The generated DEM may contain pixels and/or areas of failed or incorrect values. It is possible to edit the DEM to smooth out the irregularities and create a more pleasing output.
The tool to edit DEMs can be accessed in ‘OrthoEngine | DEM from Stereo | Manually Edit Generated DEM’. On this button click, Focus will pop-up and the DEM Editing panel will be displayed.
In the DEM Editing panel:
- For ‘Input’, browse to the DEM that was created from DEM Extraction step and select the layer that contains the DEM.
- Under ‘DEM Special Values’, enter the failed and background values of the DEM.
- As ‘Output’, select ‘Save’ and specify an output file name. Enter in a layer name as well. Enable ‘Load results to input’ if edits are to be done repeatedly to achieve a cumulative effect on the data. Click on ‘Display saved results’.
- ‘Masks’ can be used to identify areas that are to be edited. Area fills, filtering and interpolation will be performed to the area under the mask.
In the Mask Operations section of the panel, click on the ‘New Mask Layer’ button. Then click on the ‘Mask Failed Pixels’ button to generate a bitmap mask over pixels that have the DN value of failed areas.
Pixel values under the mask can be replaced with a specified value or average based on other shapes. To replace values, select the method under ‘Fill using’ and then click Fill. Filters can also be used to eliminate failed or incorrect values. Filters can be applied repeatedly or in different combinations for a cumulative effect. It is also possible to filter areas under masks. To apply a filter, specify the desired method under ‘Filtering and Interpolation’. Select the area to be filtered (entire DEM or area under mask) and click ‘Apply’.
Examine the DEM in Focus and continue editing if necessary.

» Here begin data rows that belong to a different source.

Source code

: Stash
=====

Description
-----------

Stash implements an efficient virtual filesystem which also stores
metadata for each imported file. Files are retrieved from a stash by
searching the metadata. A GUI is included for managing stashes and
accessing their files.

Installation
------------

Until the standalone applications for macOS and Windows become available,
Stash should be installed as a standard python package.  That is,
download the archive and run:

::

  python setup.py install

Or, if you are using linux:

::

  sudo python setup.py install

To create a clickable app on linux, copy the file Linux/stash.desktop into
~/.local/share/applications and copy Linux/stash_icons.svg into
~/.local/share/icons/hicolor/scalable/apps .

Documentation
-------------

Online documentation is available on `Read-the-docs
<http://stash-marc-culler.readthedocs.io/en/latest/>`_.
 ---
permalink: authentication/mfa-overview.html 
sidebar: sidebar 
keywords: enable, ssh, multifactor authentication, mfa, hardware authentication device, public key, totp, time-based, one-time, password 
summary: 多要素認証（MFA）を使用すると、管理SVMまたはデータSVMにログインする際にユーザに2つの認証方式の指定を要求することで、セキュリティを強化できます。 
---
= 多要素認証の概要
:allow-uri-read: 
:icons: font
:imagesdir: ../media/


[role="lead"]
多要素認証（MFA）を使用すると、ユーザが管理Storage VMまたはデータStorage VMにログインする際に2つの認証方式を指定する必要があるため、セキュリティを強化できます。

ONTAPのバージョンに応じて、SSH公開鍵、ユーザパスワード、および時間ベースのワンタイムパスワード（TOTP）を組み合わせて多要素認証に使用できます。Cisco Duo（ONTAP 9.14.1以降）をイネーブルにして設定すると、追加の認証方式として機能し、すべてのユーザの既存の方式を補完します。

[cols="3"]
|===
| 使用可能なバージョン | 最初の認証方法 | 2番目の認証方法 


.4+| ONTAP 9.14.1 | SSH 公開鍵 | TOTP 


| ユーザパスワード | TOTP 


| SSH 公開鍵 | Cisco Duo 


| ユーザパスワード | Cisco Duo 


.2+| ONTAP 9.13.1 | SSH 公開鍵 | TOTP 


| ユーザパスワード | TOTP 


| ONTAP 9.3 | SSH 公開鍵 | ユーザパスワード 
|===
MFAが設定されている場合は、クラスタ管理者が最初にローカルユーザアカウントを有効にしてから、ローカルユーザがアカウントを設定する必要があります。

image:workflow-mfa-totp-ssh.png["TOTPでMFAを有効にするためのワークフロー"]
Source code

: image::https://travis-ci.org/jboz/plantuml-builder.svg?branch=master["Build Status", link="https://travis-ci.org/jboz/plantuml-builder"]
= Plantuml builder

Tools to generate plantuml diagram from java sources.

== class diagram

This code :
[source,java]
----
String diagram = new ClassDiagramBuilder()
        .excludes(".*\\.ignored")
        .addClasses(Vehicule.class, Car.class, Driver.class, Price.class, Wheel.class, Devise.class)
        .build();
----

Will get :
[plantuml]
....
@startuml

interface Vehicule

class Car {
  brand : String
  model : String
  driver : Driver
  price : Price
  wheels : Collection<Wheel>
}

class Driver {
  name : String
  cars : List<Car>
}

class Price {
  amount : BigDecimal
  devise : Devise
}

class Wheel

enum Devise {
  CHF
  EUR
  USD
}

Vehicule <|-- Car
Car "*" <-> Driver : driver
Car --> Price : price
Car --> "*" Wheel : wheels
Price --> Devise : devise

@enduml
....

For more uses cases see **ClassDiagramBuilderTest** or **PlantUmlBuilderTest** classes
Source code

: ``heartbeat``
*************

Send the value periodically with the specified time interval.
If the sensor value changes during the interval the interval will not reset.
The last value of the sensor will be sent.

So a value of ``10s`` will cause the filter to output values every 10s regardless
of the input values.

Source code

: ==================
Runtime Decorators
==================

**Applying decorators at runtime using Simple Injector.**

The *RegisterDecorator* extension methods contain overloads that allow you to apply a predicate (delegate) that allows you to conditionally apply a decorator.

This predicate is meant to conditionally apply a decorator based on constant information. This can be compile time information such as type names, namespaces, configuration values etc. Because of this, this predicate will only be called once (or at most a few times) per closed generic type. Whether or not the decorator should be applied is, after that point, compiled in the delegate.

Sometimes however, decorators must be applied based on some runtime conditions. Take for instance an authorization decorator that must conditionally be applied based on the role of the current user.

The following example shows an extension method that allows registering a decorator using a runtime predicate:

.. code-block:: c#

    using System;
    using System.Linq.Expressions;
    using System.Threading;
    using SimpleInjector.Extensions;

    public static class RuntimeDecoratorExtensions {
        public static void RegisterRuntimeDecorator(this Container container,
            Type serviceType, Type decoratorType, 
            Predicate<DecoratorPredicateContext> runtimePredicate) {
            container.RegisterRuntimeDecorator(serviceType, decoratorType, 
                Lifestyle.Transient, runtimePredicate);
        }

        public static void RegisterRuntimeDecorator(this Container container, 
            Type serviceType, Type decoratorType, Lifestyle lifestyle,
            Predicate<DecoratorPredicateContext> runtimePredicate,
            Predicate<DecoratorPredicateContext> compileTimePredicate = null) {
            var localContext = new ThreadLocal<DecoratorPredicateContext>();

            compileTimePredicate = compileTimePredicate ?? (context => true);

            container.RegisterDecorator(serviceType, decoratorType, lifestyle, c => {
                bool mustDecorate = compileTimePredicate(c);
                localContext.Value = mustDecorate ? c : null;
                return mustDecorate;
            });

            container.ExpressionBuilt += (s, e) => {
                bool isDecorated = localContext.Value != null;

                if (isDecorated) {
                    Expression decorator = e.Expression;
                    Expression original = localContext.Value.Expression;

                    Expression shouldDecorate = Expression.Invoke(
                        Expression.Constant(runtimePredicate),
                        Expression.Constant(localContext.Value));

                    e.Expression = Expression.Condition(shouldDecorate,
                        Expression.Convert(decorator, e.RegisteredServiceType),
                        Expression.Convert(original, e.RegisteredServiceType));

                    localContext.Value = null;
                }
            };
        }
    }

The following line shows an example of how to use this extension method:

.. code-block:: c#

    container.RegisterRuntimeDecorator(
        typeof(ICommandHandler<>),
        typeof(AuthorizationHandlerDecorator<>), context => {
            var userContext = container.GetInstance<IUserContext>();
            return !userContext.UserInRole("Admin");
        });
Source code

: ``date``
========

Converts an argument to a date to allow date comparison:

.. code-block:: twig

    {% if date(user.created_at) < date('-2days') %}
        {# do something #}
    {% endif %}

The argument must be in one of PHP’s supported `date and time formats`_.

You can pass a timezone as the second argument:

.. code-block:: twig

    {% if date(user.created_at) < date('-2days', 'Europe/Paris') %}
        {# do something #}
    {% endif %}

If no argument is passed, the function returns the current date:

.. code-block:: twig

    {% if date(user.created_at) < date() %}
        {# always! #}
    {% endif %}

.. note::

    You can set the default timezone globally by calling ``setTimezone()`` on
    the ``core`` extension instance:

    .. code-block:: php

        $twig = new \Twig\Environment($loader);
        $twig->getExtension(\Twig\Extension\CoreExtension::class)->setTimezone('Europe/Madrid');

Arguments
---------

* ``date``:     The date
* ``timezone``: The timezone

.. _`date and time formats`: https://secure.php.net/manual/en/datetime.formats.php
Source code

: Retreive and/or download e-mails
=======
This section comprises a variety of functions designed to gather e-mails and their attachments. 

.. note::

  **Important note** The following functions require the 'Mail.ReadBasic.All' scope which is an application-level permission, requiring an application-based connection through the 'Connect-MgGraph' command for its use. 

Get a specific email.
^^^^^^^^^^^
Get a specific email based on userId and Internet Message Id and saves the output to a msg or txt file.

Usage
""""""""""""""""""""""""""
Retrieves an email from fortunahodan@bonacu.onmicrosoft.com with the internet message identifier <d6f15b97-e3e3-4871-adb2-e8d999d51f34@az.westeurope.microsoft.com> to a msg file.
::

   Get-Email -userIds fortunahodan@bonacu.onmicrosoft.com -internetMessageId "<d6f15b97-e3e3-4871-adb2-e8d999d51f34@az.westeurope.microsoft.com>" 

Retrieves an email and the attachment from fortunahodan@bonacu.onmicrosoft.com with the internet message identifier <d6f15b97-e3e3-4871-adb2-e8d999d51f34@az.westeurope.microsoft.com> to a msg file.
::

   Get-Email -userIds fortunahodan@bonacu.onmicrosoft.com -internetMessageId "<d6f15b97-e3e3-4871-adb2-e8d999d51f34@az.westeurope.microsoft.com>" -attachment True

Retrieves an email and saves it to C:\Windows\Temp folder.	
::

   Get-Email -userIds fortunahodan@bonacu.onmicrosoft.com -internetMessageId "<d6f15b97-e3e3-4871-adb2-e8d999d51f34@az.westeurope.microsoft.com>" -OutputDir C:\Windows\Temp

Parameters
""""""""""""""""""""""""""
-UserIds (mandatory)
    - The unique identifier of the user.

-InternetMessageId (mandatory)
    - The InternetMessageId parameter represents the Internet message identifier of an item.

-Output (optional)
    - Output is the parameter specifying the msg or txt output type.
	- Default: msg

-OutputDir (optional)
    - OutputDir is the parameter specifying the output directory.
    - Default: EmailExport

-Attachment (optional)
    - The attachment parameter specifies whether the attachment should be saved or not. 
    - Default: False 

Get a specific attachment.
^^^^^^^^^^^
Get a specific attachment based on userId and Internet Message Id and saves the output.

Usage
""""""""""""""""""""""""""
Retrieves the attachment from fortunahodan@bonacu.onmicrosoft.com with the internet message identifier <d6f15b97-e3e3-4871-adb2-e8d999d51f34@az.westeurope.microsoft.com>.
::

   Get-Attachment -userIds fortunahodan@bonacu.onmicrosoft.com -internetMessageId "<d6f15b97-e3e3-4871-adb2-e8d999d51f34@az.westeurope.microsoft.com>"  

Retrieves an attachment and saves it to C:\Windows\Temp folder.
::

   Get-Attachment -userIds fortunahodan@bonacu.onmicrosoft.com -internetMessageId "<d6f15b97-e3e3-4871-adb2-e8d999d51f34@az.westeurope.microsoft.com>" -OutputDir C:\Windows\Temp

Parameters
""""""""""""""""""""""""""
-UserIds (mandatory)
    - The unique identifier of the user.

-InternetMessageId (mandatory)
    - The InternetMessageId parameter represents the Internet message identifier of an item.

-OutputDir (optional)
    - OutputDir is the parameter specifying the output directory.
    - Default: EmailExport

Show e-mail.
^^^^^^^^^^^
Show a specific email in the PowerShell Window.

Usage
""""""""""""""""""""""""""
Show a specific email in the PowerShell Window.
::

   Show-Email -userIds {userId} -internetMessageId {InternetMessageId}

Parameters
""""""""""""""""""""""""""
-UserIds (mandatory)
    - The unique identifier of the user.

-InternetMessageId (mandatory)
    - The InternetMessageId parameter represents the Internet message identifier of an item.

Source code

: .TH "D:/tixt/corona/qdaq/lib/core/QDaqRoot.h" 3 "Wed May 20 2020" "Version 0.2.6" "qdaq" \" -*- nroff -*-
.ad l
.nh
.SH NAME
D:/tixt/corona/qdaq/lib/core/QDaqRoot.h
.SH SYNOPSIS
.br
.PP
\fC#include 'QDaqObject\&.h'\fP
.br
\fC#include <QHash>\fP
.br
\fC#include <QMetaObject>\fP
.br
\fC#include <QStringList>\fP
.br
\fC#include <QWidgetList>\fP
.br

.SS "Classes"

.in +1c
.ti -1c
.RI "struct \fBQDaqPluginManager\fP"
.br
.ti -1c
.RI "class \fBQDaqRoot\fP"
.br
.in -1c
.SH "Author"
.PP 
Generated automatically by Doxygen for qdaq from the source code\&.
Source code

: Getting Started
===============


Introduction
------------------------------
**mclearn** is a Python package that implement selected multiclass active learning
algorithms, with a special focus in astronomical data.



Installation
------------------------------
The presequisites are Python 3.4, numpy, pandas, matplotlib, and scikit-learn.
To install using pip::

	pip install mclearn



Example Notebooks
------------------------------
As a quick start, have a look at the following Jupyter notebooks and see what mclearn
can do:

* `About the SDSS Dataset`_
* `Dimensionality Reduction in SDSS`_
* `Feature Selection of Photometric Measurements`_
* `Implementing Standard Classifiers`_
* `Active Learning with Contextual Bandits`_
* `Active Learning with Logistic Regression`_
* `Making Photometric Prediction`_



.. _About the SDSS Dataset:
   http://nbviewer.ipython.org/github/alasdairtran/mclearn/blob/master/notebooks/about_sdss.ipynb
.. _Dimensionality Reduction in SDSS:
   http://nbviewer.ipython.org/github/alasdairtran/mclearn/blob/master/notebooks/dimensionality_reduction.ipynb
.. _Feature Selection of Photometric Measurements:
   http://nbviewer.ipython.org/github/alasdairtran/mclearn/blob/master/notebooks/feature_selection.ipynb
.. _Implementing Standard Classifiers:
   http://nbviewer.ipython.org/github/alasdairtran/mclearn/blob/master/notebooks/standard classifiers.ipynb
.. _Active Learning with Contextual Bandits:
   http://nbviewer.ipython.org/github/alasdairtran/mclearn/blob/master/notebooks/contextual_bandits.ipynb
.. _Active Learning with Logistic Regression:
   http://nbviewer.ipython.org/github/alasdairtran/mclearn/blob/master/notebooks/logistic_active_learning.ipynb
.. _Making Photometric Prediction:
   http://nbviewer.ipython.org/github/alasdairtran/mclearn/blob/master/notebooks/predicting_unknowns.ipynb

Bad results in the DEM can often be caused by the data, the stereo coverage, the accuracy of the model generated from control points, etc. If there are numerous failed areas that cannot be easily corrected using the DEM Editing Tools, then try returning to OrthoEngine and generating epipolar images again or extracting DEM using different parameters (e.g. increase the down scale factor). The PCI Geomatica help files on Applying Tool Strategies for Common Situations in Digital Elevation Models contain more information about improving DEM output.